In this episode, Eddie Huang (Hudson Yang) and his crew are getting their act together for their first school dance. This is equally a big deal for Louis (Randall Park), Eddie's father, who never had this high school experience in his whole life. Expectedly, when the principal asks him to do the catering for the event, he excitedly makes for home. Louis took his lessons about dances from John Hughes movies. Meanwhile, Eddie swears to make this experience the best one yet.
Eddie and the gang now proceed on getting their moves down pat by watching The Grind, where they learn a bizarre dance move that involves a body-roll, finger guns, R&B face and steps to the tune of Shaggy's "Boombastic." In the meantime, Louis is mastering the "surprise dip," which is just as hilarious.
After securing the dance techniques, the heroes proceed on finalizing their outfits. Louis discussed wearing something that inspires confidence. Eddie's friends, however, get into wide-cut dress pants, button-downs, and magicians' vests.

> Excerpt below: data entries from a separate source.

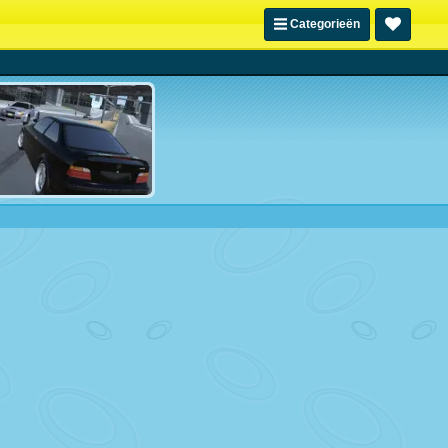
Categorieën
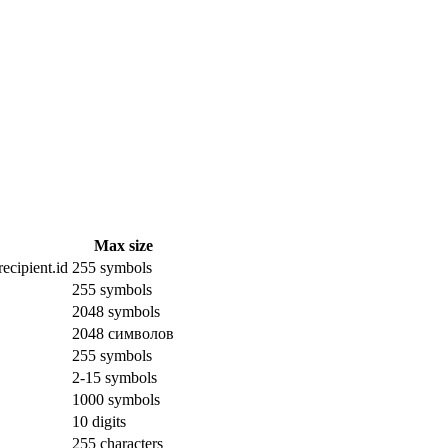
Max size
ecipient.id
255 symbols
255 symbols
2048 symbols
2048 символов
255 symbols
2-15 symbols
1000 symbols
10 digits
255 characters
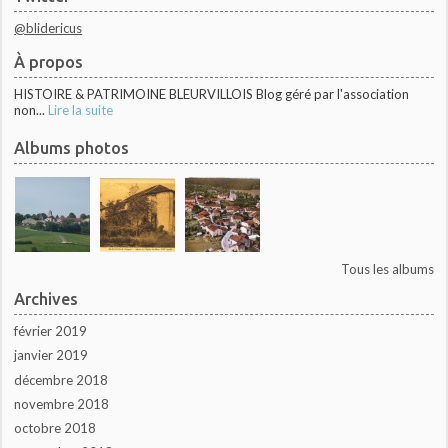
@blidericus
À propos
HISTOIRE & PATRIMOINE BLEURVILLOIS Blog géré par l'association
non...
Lire la suite
Albums photos
Tous les albums
Archives
février 2019
janvier 2019
décembre 2018
novembre 2018
octobre 2018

Eddie, the rebel meanwhile chooses a get up that lets him combine a dress shirt and a jersey, reported EW.
The real drama takes place when Eddie chickens out and allows his friends to go ahead to the dance without him. Apparently Eddie is too afraid to risk the chance of having the girl he likes, Allison, from messing up his entire life if things go wrong between him and her. Louis's well-meaning advice is mostly based on the odd courting rituals portrayed in John Hughes' 80s classic Pretty in Pink, so he stresses how crucial a school dance can be.
In the end, Eddie decides to be a man and gets out of his comfort zone to face his greatest fear - that of not getting the girl. All's well that ends well as Eddie ends up getting Allison to dance with him and she agrees without a hitch. The best part is that she doesn't need to witness his a body-roll, although both get to enjoy a perfectly acceptable "mooshing."
On the adult front, Grandma Huang (Lucille Soong) and Jessica (Constance Wu) get into their own brand of conflicting drama. She finds out Grandma had a boyfriend whose death left the old woman loads of money that Jessica herself would love to use to flip houses. She tries to pretend to be nice to granny to manoeuvre the situation. In the end, Grandma calls her out on her hypocrisy but they kiss and makeup and end up as partners in the business venture.